*WHAT TO PRODUCE*.
A verbatim copy of every record is required, and no pictures should be included.
[[ DATASET EXTRACT, beginning ]]
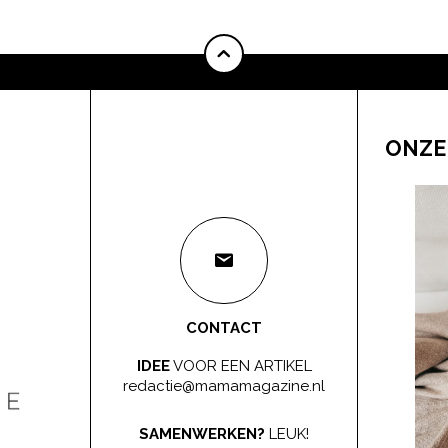
ONZE
CONTACT
IDEE
VOOR EEN ARTIKEL
redactie@mamamagazine.nl
SAMENWERKEN?
LEUK!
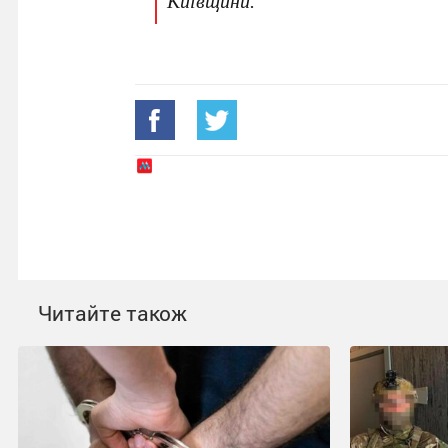
Київщини.
Читайте також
[[ DATASET EXTRACT, end ]]
*ANSWER BOX*.
ONZE
CONTACT
IDEE
VOOR EEN ARTIKEL
redactie@mamamagazine.nl
SAMENWERKEN?
LEUK!
Київщини.
Читайте також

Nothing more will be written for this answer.